Work instruction ::
Everything in the entries except the pictures must be duplicated exactly.

Record extracts ::
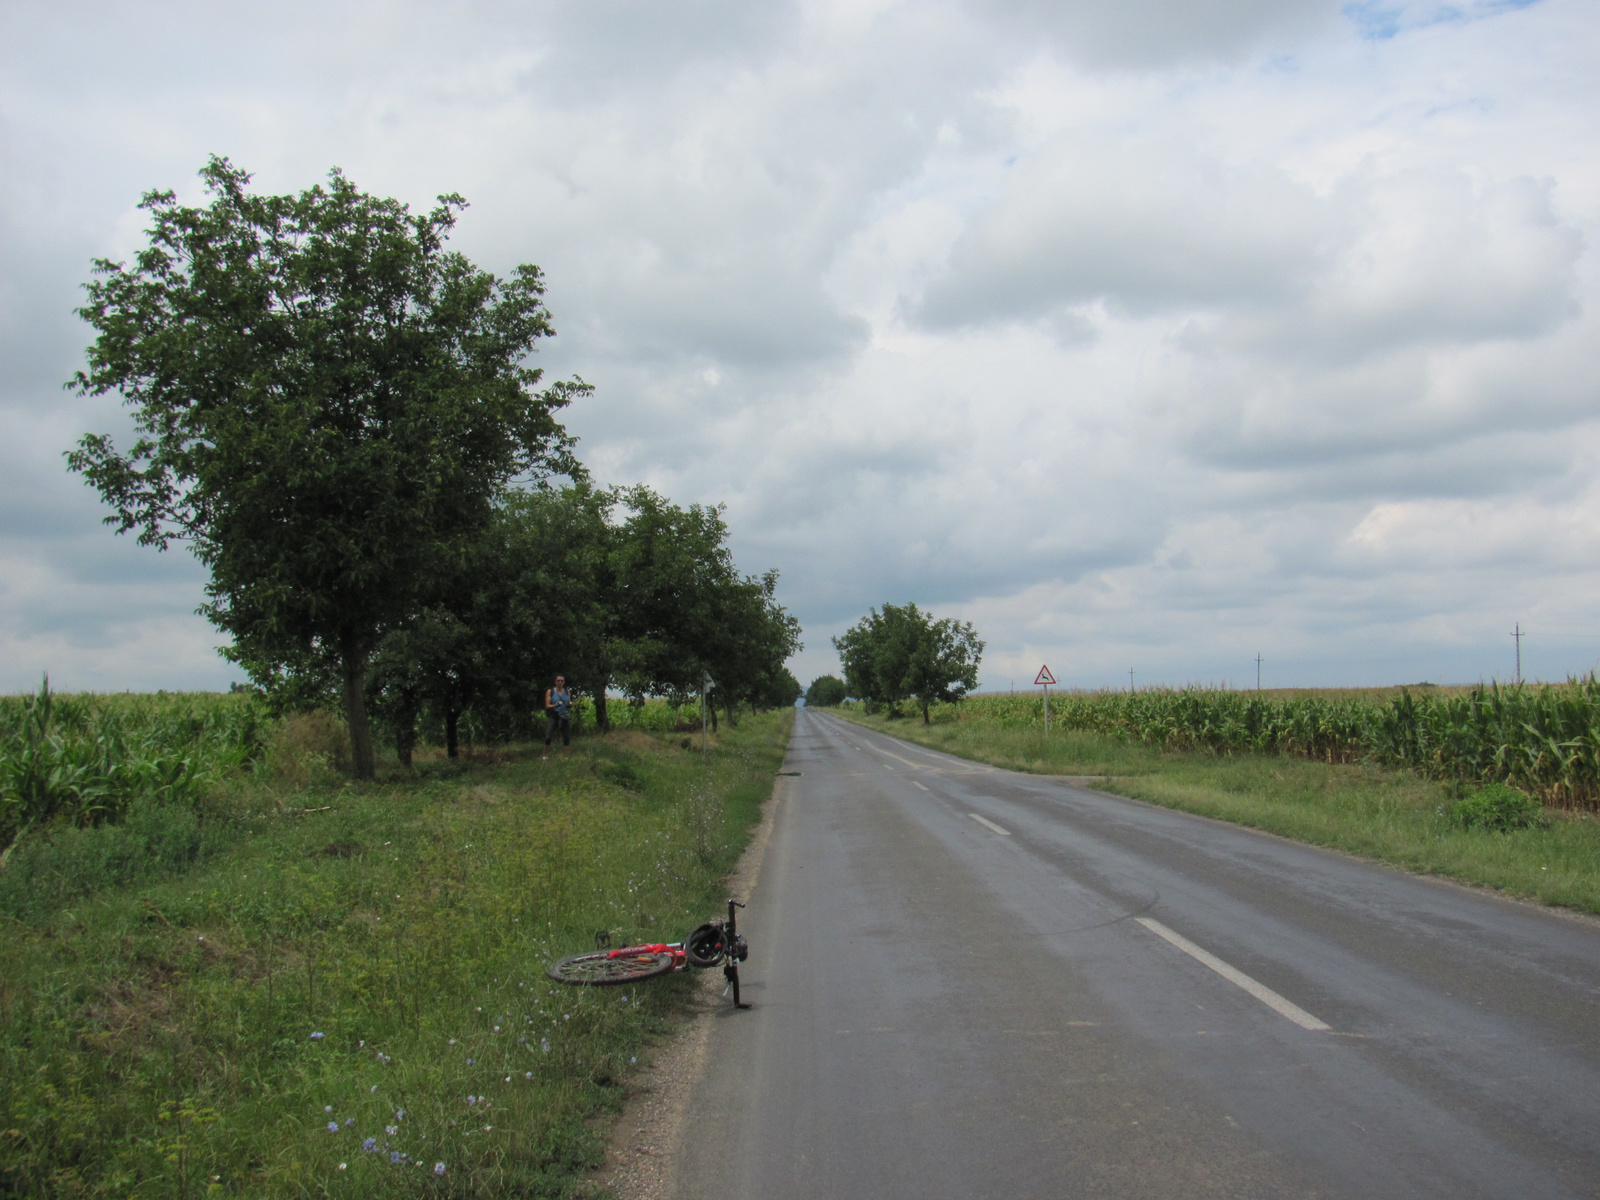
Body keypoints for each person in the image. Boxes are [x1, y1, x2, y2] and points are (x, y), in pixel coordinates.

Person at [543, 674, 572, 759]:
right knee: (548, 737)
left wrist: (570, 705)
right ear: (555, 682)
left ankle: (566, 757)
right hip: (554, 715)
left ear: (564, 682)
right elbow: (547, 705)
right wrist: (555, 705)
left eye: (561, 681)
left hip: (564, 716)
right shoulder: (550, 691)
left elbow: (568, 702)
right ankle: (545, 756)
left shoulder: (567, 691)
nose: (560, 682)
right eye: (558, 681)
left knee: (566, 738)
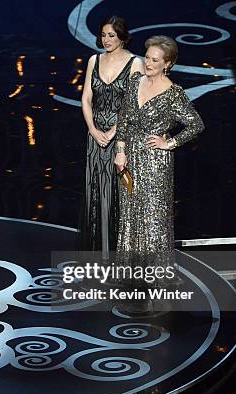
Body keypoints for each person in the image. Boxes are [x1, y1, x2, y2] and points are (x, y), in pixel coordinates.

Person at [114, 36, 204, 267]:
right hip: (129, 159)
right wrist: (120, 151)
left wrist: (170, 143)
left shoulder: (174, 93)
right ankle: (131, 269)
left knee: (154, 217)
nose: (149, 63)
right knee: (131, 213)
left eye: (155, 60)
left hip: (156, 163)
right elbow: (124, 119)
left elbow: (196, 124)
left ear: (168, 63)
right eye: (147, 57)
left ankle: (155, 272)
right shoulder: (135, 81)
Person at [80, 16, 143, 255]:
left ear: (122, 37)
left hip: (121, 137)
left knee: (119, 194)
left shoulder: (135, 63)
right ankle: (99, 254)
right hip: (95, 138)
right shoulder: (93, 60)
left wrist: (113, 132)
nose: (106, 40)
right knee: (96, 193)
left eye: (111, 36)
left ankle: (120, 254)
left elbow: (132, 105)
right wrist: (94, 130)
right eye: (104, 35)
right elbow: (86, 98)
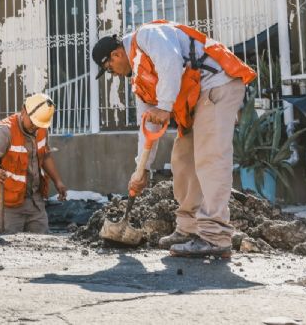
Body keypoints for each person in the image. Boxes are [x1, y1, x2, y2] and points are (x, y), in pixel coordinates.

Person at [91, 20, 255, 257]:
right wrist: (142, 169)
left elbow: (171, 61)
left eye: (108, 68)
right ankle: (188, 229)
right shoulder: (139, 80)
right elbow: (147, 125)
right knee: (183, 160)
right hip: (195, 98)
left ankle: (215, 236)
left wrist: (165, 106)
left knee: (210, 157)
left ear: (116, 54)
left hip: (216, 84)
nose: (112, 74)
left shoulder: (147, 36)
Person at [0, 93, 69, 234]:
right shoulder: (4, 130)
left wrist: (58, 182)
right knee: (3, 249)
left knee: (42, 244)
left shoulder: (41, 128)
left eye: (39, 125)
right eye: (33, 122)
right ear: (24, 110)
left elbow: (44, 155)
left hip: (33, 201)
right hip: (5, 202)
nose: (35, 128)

Answer to this task ::
Body keypoints for each person in the image. Boxes are [x1, y1, x2, y2] and points are (x, y), in pixel coordinates.

Person at [543, 674, 572, 759]:
right knee: (548, 737)
left wrist: (570, 705)
right ear: (555, 682)
left ankle: (566, 757)
right hip: (554, 715)
left ear: (564, 682)
right elbow: (547, 705)
right wrist: (555, 705)
left eye: (561, 681)
left hip: (564, 716)
right shoulder: (550, 691)
left elbow: (568, 702)
right ankle: (545, 756)
left shoulder: (567, 691)
nose: (560, 682)
right eye: (558, 681)
left knee: (566, 738)
Body keypoints for each person in the image. Boxes are [x1, y1, x2, y2] and points are (x, y), in pixel coordinates.

Person at [114, 36, 204, 267]:
right hip: (129, 159)
right wrist: (120, 151)
left wrist: (170, 143)
left shoulder: (174, 93)
right ankle: (131, 269)
left knee: (154, 217)
nose: (149, 63)
right knee: (131, 213)
left eye: (155, 60)
left hip: (156, 163)
right elbow: (124, 119)
left elbow: (196, 124)
left ear: (168, 63)
right eye: (147, 57)
left ankle: (155, 272)
right shoulder: (135, 81)
Person at [80, 16, 143, 255]:
left ear: (122, 37)
left hip: (121, 137)
left knee: (119, 194)
left shoulder: (135, 63)
right ankle: (99, 254)
right hip: (95, 138)
right shoulder: (93, 60)
left wrist: (113, 132)
nose: (106, 40)
right knee: (96, 193)
left eye: (111, 36)
left ankle: (120, 254)
left elbow: (132, 105)
right wrist: (94, 130)
right eye: (104, 35)
right elbow: (86, 98)
Body keypoints for each person in the image. Boxes are [x1, y1, x2, y2] and points are (x, y), in pixel coordinates.

Person at [91, 20, 255, 257]:
right wrist: (142, 169)
left elbow: (171, 61)
left eye: (108, 68)
right ankle: (188, 229)
right shoulder: (139, 80)
right elbow: (147, 125)
right knee: (183, 160)
right hip: (195, 98)
left ankle: (215, 236)
left wrist: (165, 106)
left knee: (210, 157)
left ear: (116, 54)
left hip: (216, 84)
nose: (112, 74)
left shoulder: (147, 36)
Person at [0, 93, 69, 234]:
right shoulder: (4, 130)
left wrist: (58, 182)
right knee: (3, 249)
left knee: (42, 244)
left shoulder: (41, 128)
left eye: (39, 125)
right eye: (33, 122)
right ear: (24, 110)
left elbow: (44, 155)
left hip: (33, 201)
right hip: (5, 202)
nose: (35, 128)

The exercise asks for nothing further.